Les tambours et trompettes battaient la cadence de la solidarité vendredi le 16 septembre dernier. En effet, le rassemblement des grévistes, les employés de soutien syndiqués sous la bannière de MUNACA, avait déployé de nouvelles forces et semblait frémir d’une vigueur amplifiée grâce à des haut-parleurs hurlant de la musique revigorante.
Telle est l’ambiance au portail Roddick depuis la rentrée scolaire. Pourtant, au coin de Sherbrooke et University, c’est le calme plat. Aucun piquet de grève à l’entrée de la faculté de musique. Ici, ni tambour ou trompette pour réclamer la parité avec d’autres travailleurs du milieu universitaire à Montréal. Ironiquement toutefois, les étudiants qui y étudient sont autant victimes, sinon plus, du ralentissement administratif dû à la grève.
Les étudiants de deuxième cycle voient les moyens de pression comme une catastrophe : « Pour l’instant, je donne des cours de violon à McGill et je ne suis pas payée. Je prépare ma thèse de doctorat et je ne suis pas payée. Pour les doctorants qui vivent généralement de leurs bourses, c’est dur ! » L’étudiante, qui a désiré rester anonyme, ne peut en effet recevoir de bourse, car tout montant octroyé par l’université doit passer par l’administration de la faculté. Donc, pour l’instant, elle gratte le fond de ses tiroirs.
Pour Katherine Larson, la présidente du Music Undergraduate Students’ Association (MUSA), la plus grande inquiétude des étudiants, qu’ils soient de premier ou deuxième cycle, se situe dans la réorganisation de leurs concerts. « Pour tous ceux qui vont graduer, jouer dans une salle de classe ou un auditorium de petite taille n’est certainement pas adéquat pour des musiciens qui ont préparé leur performance pendant des années. » De plus, si les salles de pratiques restent ouvertes, il demeure compliqué d’organiser les horaires de pratique, spécialement pour les chanteurs et les pianistes.
La présidente rappelle que MUSA n’a pas pris de position officielle au sujet de la grève. « Le sentiment général dans la faculté de musique est la frustration. Quelques étudiants sont en colère, mais tout se dirige vers l’administration centrale (c’est‑à dire Heather Munroe-Blum) et non pas les administrateurs au niveau de la faculté. » Pour la violoniste doctorante anonyme, la grève se décrit comme « une série de petites frustrations accumulées qui, au final, deviennent très lourdes à supporter. »

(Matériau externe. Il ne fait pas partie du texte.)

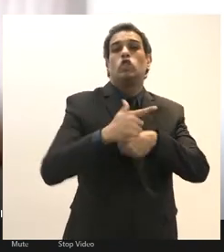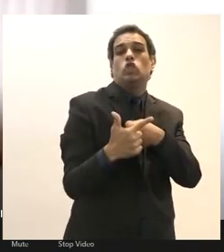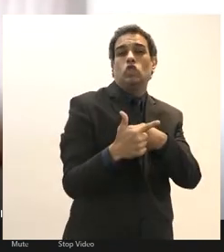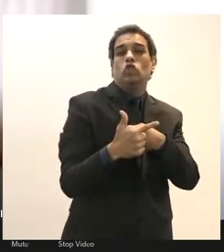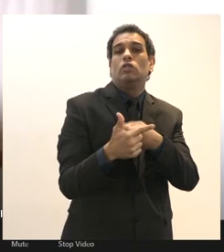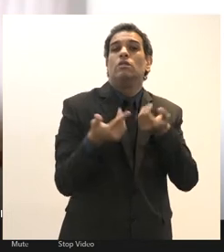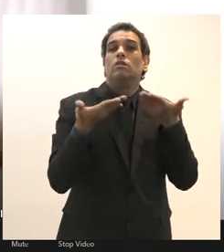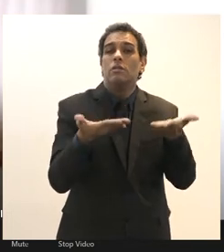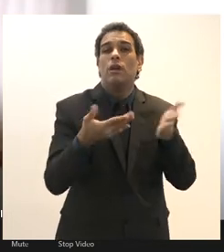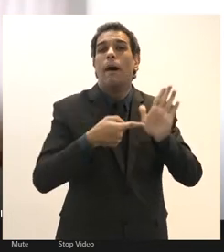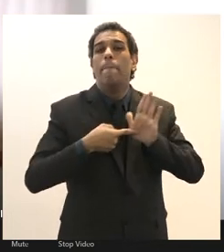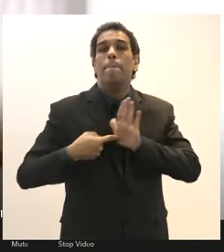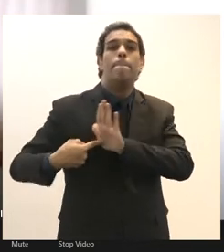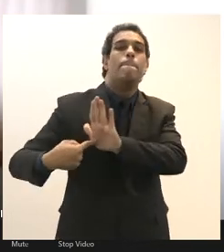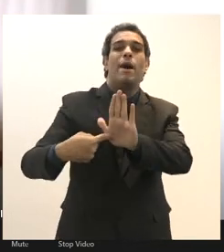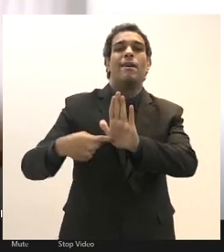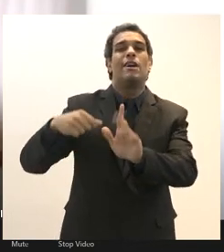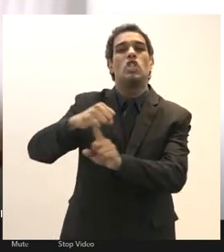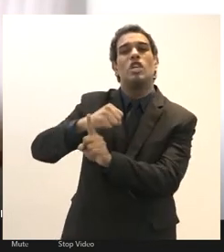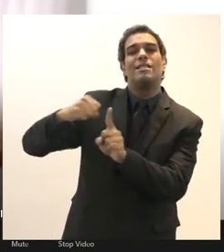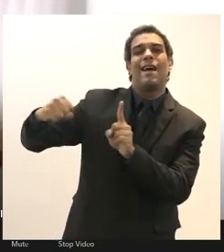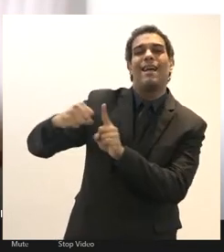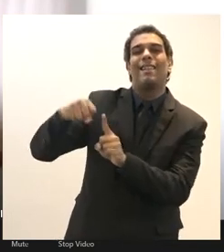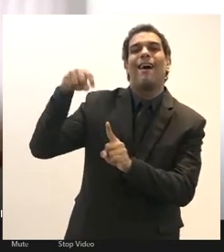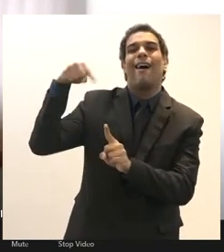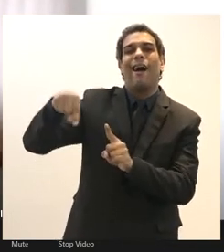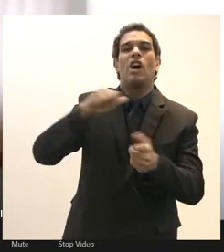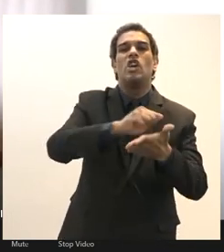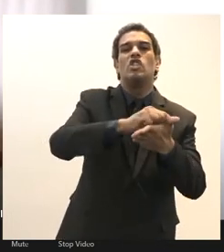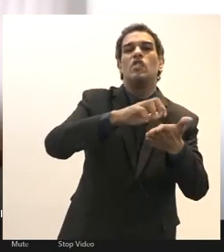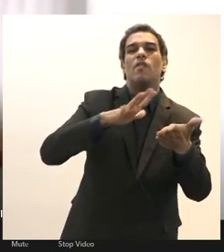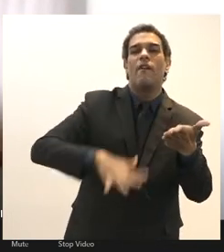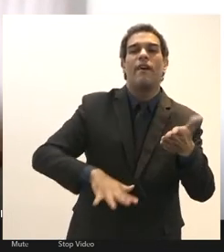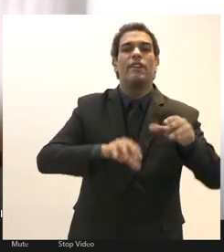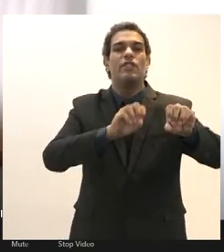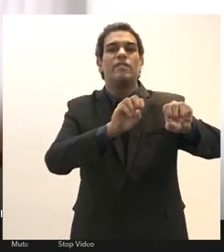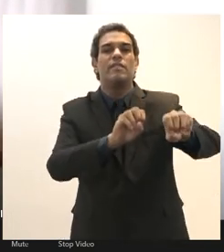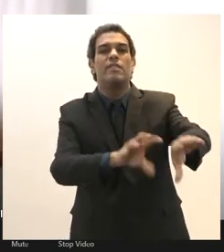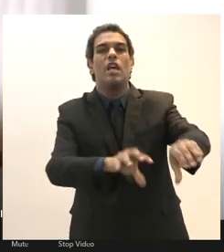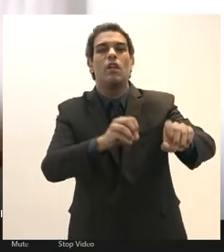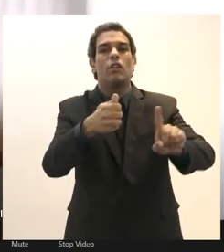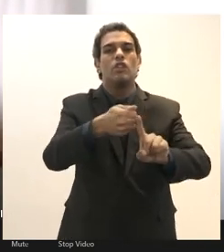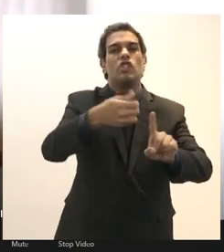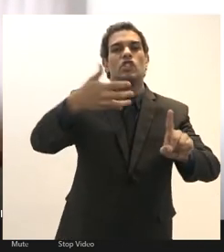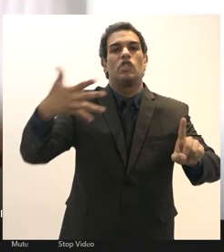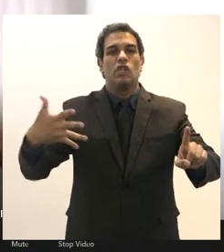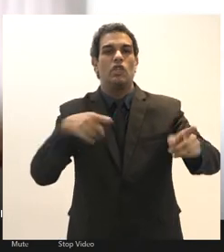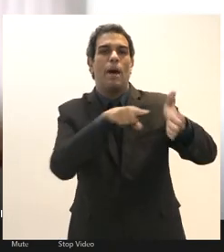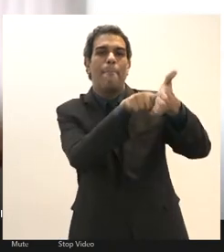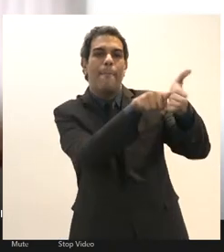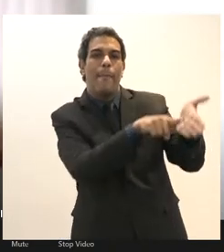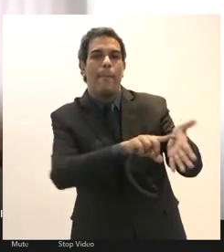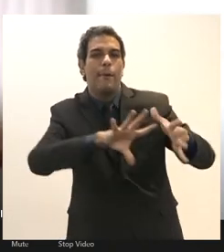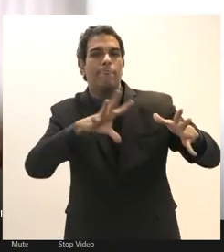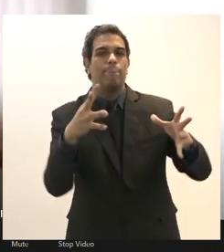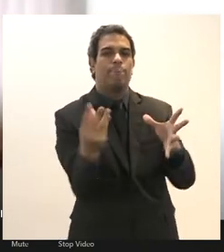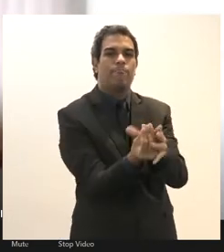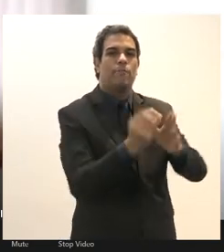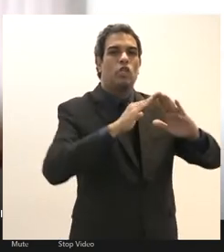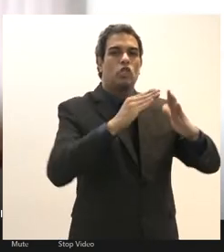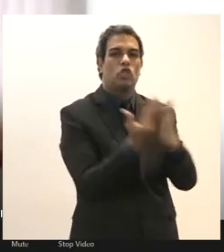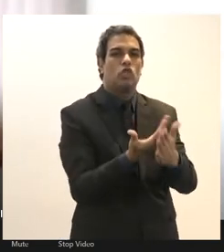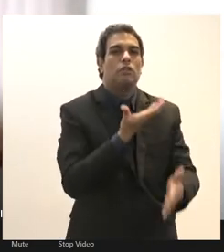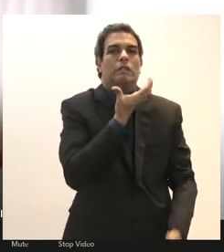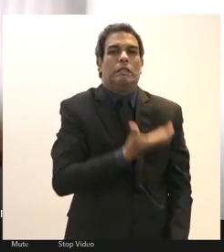apresentar para a sociedade as tarefas de ensino extensão e pesquisa se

La faculté de musique comprend aussi les laboratoires de « music-tech » du Centre for Interdisciplinary Research In Music Media and Technology (CIRMMT ). Eux aussi fonctionnent au ralenti depuis le 1er septembre. En effet, tous les techniciens de laboratoire sont présentement dans la rue et les étudiants qui ne maîtrisent pas parfaitement leurs matériels de labo ne peuvent à peu près rien commencer : « Il faut tout faire tout seul. Pour moi qui connais ce dont j’ai besoin, ça va, mais ceux qui commencent une grosse expérience sont foutus ! »
De l’autre côté de la rue, dans les laboratoires de musique électronique du 550 rue Sherbrooke, c’est la même histoire. « Ici, toutes sortes de petites choses n’avancent pas, faute de soutien technique » explique un jeune chercheur en pointant la lumière jaune-orange de l’imprimante qui n’a plus d’encre depuis une semaine. « Nous supportons les grévistes, mais toute cette situation est vraiment frustrante ! » ajoute l’étudiant qui souhaite rester anonyme.
Décidément, cette grève est un sujet très sensible. Au septième étage de la faculté de musique, tous les cadres présents se ferment comme des huitres à tout commentaire : « Tout doit passer par le biais des communications de McGill » répondent-ils au Délit qui se fait gentiment raccompagner à la porte. Les négociations continuent avec les grévistes et, d’après Katherine Larson, « McGill doit arrêter cette grève le plus tôt possible. Plus ça durera, plus ça se dégradera. »
Pour cette étudiante qui a, elle aussi, souhaité conserver l’anonymat, tous soutiennent les grévistes : « Vous pouvez être certain qu’il n’y a vraiment personne pour prendre en charge les tâches assignées aux absents. Rien ne fonctionne ! »
Les concertations se poursuivent ce jeudi, 22 septembre.
Les grévistes ne donnent pas de répit à l’Administration McGill : ils encouragent le bouchon de circulation à l’angle des rues Sherbrooke et McGill College en attirant l’attention de tous les passants et en ralentissant le passage des étudiants désireux de pénétrer le campus.